Drug Shows Promise Against Childhood EpilepsyLast Updated: June 15, 2009. Rapamycin helped suppress seizures in mouse study.
MONDAY, June 15 (HealthDay News) -- A drug commonly used to prevent rejection in organ transplant patients may be effective against childhood epilepsy, animal studies suggest.
The drug, rapamycin (also known as sirolimus), appears to block seizures in mice with cortical dysplasia, a brain malformation that is a common cause of childhood epilepsy and a frequent reason for pediatric epilepsy surgery, said Gabriella D'Arcangelo, an associate professor in the department of cell biology and neuroscience at Rutgers, the State University of New Jersey.

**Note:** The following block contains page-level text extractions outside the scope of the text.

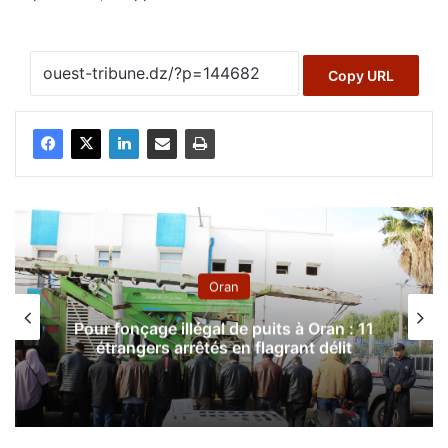
Copy URL
Oran
Pour fonçage illégal de puits à Oran : 11
étrangers arrêtés en flagrant délit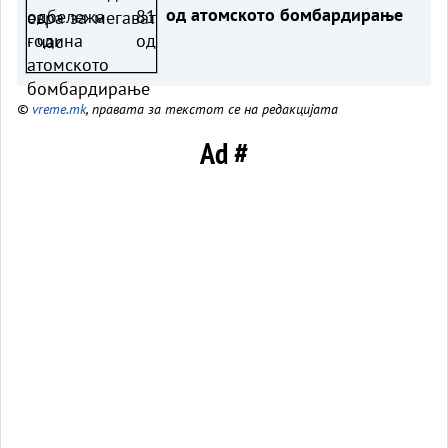
од атомското бомбардирање
©
vreme.mk
, правата за текстот се на редакцијата
Ad #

"The surgery is not without risks, and while it may help control the seizures, it does not work in all cases," D'Arcangelo said in a news release from the university. "Clearly, there is a pressing need to come up with new strategies for treatment."

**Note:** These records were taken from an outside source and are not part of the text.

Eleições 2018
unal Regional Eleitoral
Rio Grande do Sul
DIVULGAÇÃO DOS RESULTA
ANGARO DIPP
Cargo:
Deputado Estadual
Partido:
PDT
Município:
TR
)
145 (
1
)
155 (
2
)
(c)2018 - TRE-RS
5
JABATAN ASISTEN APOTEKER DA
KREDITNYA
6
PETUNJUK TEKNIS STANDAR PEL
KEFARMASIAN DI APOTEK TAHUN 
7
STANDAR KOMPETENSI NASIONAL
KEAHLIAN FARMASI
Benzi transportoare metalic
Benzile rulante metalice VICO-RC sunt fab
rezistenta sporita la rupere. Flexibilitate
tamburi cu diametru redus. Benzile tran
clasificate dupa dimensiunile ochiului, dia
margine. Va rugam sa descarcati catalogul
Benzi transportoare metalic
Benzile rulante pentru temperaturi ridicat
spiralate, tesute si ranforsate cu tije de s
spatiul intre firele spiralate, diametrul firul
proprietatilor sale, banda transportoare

In the study, published online in the journal Disease Models and Mechanisms, researchers tested rapamycin, a widely available immunosuppressive, on mice bred to display traits of cortical dysplasia.

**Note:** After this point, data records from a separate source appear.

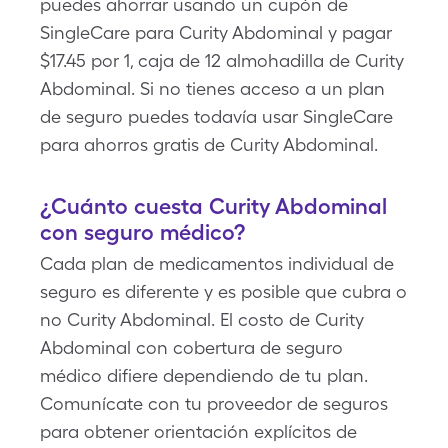
puedes ahorrar usando un cupón de
SingleCare para Curity Abdominal y pagar
$17.45 por 1, caja de 12 almohadilla de Curity
Abdominal. Si no tienes acceso a un plan
de seguro puedes todavía usar SingleCare
para ahorros gratis de Curity Abdominal.
¿Cuánto cuesta Curity Abdominal
con seguro médico?
Cada plan de medicamentos individual de
seguro es diferente y es posible que cubra o
no Curity Abdominal. El costo de Curity
Abdominal con cobertura de seguro
médico difiere dependiendo de tu plan.
Comunícate con tu proveedor de seguros
para obtener orientación explícitos de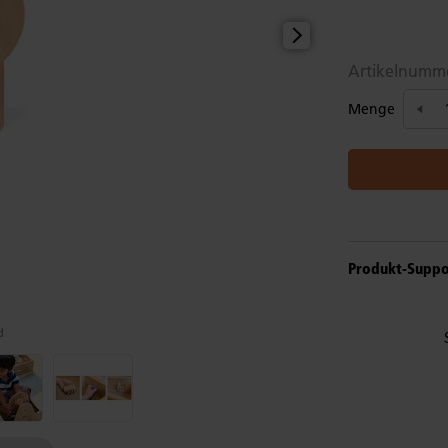
Artikelnumm
Menge
Produkt-Suppo
d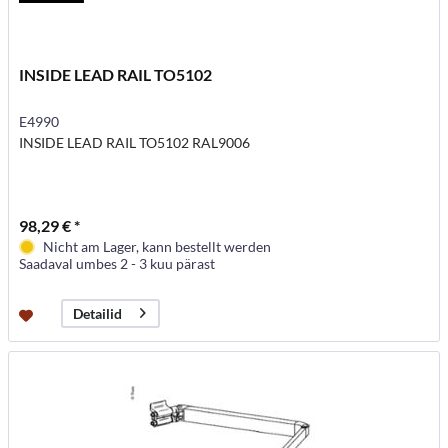
INSIDE LEAD RAIL TO5102
E4990
INSIDE LEAD RAIL TO5102 RAL9006
98,29 € *
Nicht am Lager, kann bestellt werden
Saadaval umbes 2 - 3 kuu pärast
Detailid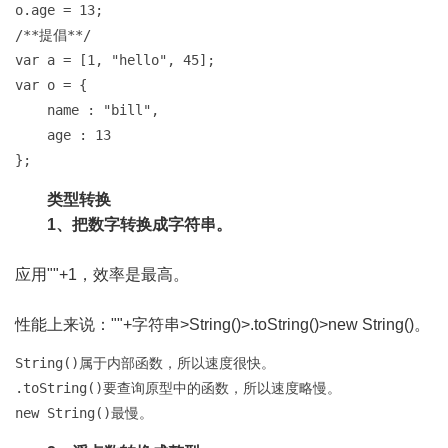
o.age = 13;

/**提倡**/

var a = [1, "hello", 45];

var o = {

    name : "bill",

    age : 13

};
类型转换
1、把数字转换成字符串。
应用""+1，效率是最高。
性能上来说：""+字符串>String()>.toString()>new String()。
String()属于内部函数，所以速度很快。

.toString()要查询原型中的函数，所以速度略慢。

new String()最慢。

"We demonstrated that rapamycin is a novel and effective anti-epileptic agent that suppresses seizures in our mice," D'Arcangelo stated. "And this has raised some hope for the future."
Human trials have not begun; however, patients with tuberous sclerosis, a subtype of cortical dysplasia that causes benign tumors to grow in the brain and other vital organs, are currently taking the drug in a multi-center study in the United States, D'Arcangelo noted in the news release.
Epilepsy, along with stroke and Alzheimer's, is one of the most common neurological diseases in the United States, affecting an estimated 3 million people. More than 326,000 children under the age of 15 have the disorder, and nearly one-third of them do not respond adequately to treatment.
Symptoms include seizures that can last from a few seconds to several minutes and may involve loss of consciousness, according to the Epilepsy Foundation. Uncontrolled seizures and heavy medications in children often lead to cognitive problems.